Back to the blog. Yes, I know, I’ve been really lazy with my updates. I’m sorry! To be honest, keeping a blog is a bit difficult. You have lots of things to keep in mind such as remembering what you did, making sure to keep your camera with you (I’m bad at this one), taking note of where you went, and then (of course) actually taking a few hours to update. Today I shall fill in the past two weeks or so. In the future, I’m going to try to fill the time between my notable adventures with little blurbs of things I’ve learned or found interesting about the country here, since school has now begun and there are fewer excursions. I intend to be more diligent.

I think I’ll start by talking about my class schedule. This will make it very easy for those of you who are less-interested to skip over it, as it is all bulleted and easily ignored 🙂

  • Core Course: Spain in the 21st Century – This is the class that all DiM students have to take, and the only required one. It’s taught by the man in charge of the DiM program, Marcos Canteli, and its focus is to try to catch us Americans up to speed on Spain as it is today. We are learning about their government and recent history: the civil war through the regime of Franco and the re-establishment of democracy. Additionally, we are being learning about culture as well: books, novels, movies. So far it’s been a quality and enjoyable class. One observation that coincides with what I’ve learned: the political parties here are a mess. They have several that are recognized and prominent, such as PSEO (the socialists) and the PP (conservatives), and many other smaller ones. Of course, over time, many of them have changed their names, making following them ever more confusing. Furthermore, there are other parties in the País Vasco and in Cataluña whose sole goal fight for independence for their respective communities. Honestly, their political system is a huge mess–not unlike home.
  • The History of Spanish Art – This class is taught by Blanca Muro. It’s a riveting class where we’re learning about the various aspects of Spanish Art (not much of a mystery). Every other class period, we visit a museum or landmark in Madrid–pretty cool. So far, we’ve talked about El Greco, Diego Velázquez, and the Palacio Real. The cool part about being here is that we talk about their works, their life stories–then we go visit them. It’s probably my favorite class, reminding me of my art history class with Mr. and Mrs. Simpson in high school. I won’t talk too much about it, as I summarize some of the things we talk about below with example.
  • Mythography of Madrid – Taught by Patricia Esteban, the purpose of this course is to focus specifically on the culture of Madrid. This class began with a history of the city itself. Madrid, like much of Spain, was originally Arab territory, originally named Mayrit (meaning place of waters, roughly). It became the capital of Spain in 1561, chosen due to its central location in the country. Watching the city grow (via old maps) into what it is today is really interesting, for example. We also are spending time looking at films and works of literature that depict Madrid, trying to capture the city’s essence.

Problem to work on:
Answer these from the blog post about classes in Madrid:
(a) Who teaches the core course on Spain in the 21st century?
(b) How often does the Spanish art class visit a museum or landmark?
(c) In what year did Madrid become the capital of Spain?

Record set:
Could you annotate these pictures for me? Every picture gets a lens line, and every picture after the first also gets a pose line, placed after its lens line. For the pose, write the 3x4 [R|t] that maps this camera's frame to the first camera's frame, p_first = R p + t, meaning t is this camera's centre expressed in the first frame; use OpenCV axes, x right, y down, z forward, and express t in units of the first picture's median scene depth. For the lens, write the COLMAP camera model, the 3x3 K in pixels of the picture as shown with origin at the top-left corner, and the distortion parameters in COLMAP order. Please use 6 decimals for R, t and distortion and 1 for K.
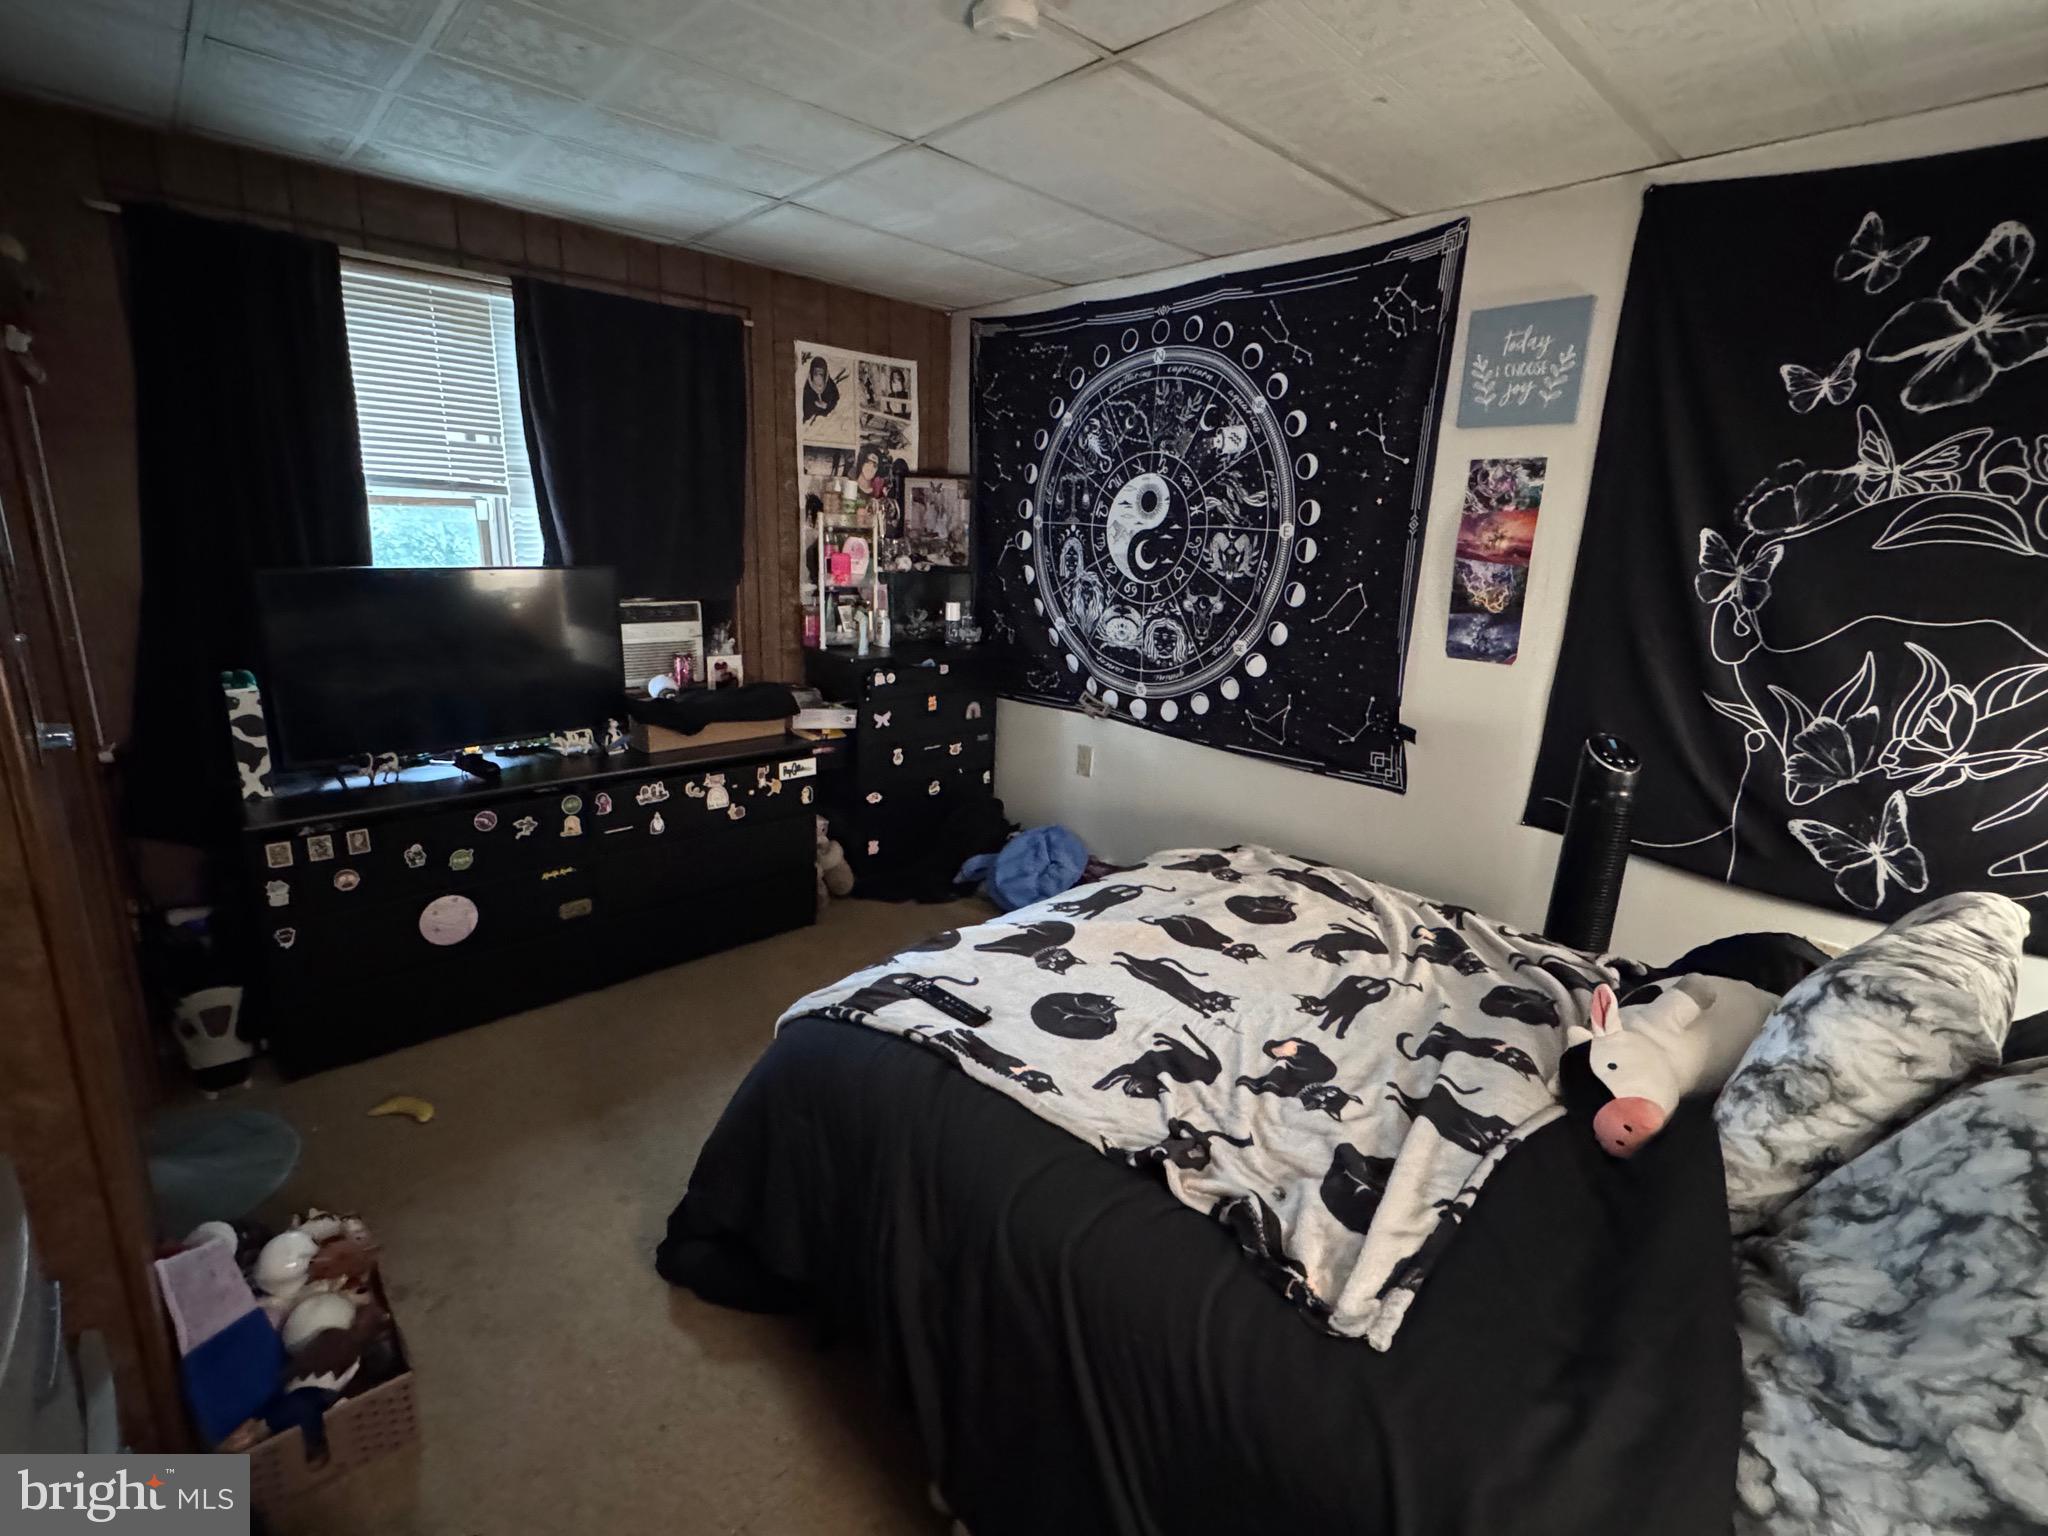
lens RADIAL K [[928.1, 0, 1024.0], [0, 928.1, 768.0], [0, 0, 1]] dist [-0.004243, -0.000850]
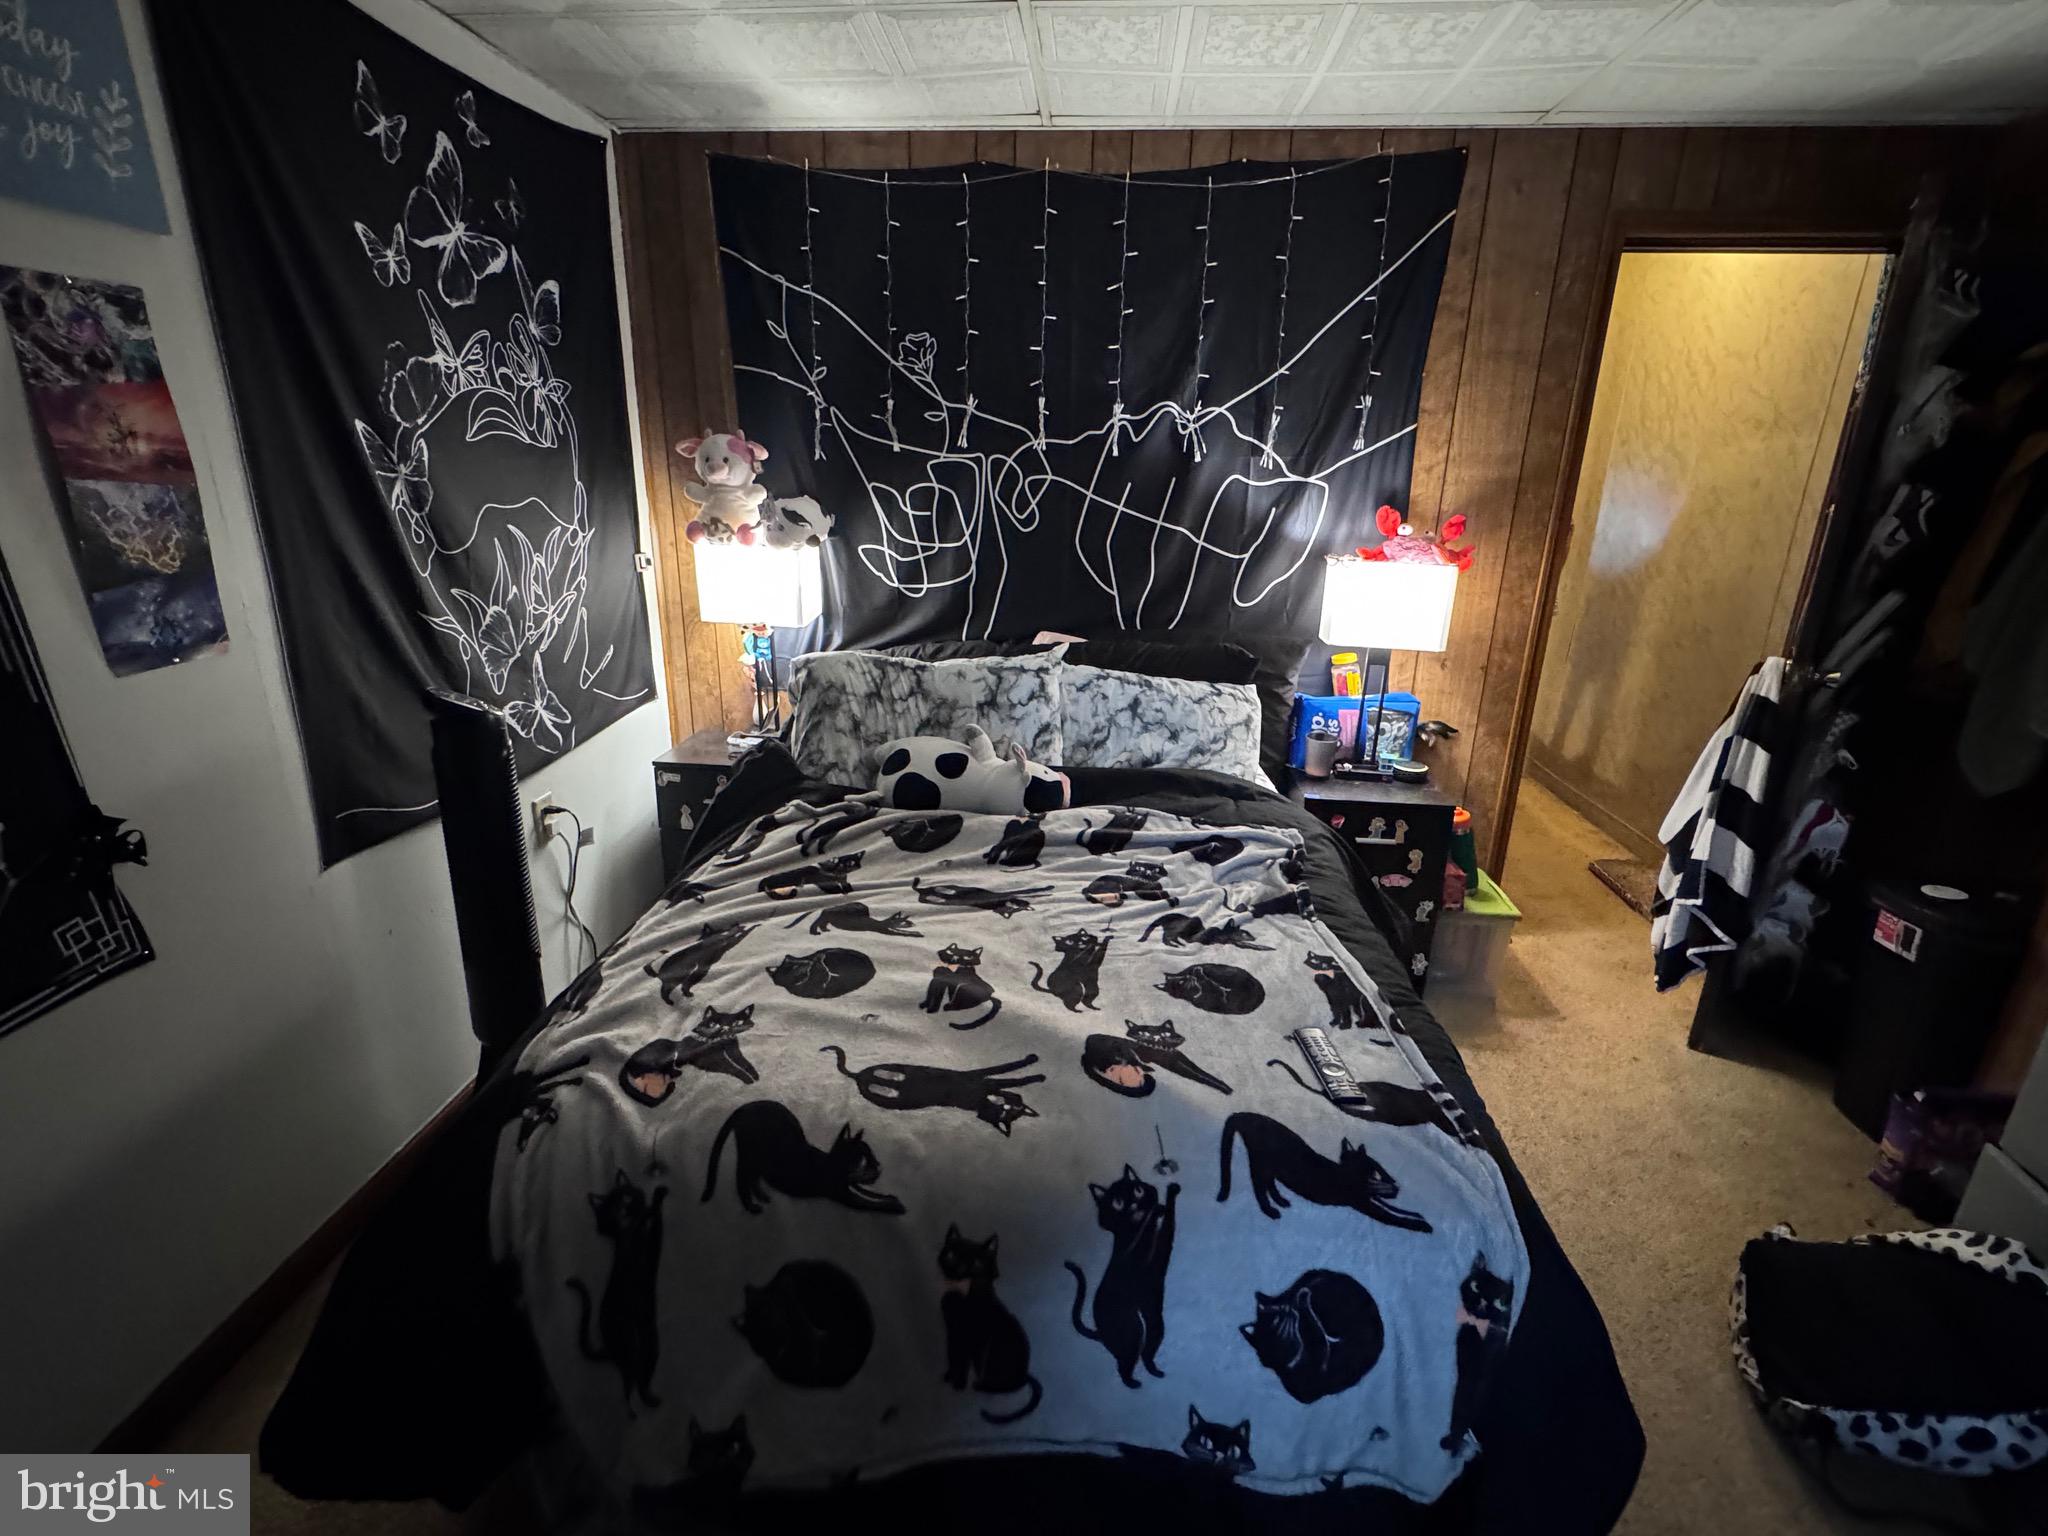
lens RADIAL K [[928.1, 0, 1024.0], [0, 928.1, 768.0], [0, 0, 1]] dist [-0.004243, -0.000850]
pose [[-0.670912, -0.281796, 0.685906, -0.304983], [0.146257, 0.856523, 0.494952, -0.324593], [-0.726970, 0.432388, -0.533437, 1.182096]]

...

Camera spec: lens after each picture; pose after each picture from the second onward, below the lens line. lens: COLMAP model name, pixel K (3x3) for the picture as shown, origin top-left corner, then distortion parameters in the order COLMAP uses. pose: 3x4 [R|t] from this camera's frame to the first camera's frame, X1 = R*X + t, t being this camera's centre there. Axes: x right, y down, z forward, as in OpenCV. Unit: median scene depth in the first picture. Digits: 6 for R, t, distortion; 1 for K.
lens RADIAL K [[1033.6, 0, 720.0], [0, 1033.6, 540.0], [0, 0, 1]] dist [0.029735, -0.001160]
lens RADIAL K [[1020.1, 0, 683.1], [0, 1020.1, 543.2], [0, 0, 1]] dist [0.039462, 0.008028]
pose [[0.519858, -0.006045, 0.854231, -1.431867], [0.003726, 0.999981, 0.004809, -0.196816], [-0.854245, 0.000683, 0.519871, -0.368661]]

---

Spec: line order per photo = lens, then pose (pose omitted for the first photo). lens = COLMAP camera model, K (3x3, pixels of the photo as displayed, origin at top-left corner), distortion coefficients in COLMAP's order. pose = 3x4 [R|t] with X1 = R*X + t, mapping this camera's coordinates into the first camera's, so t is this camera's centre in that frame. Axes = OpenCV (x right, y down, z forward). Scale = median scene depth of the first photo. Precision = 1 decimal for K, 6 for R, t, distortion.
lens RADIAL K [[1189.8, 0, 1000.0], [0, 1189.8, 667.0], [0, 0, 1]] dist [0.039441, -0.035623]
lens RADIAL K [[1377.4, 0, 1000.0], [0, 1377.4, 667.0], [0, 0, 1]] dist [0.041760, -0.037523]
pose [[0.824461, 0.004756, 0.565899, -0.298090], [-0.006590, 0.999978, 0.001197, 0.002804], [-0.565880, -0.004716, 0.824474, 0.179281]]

Answer:
(a) Marcos Canteli
(b) Every other class period
(c) 1561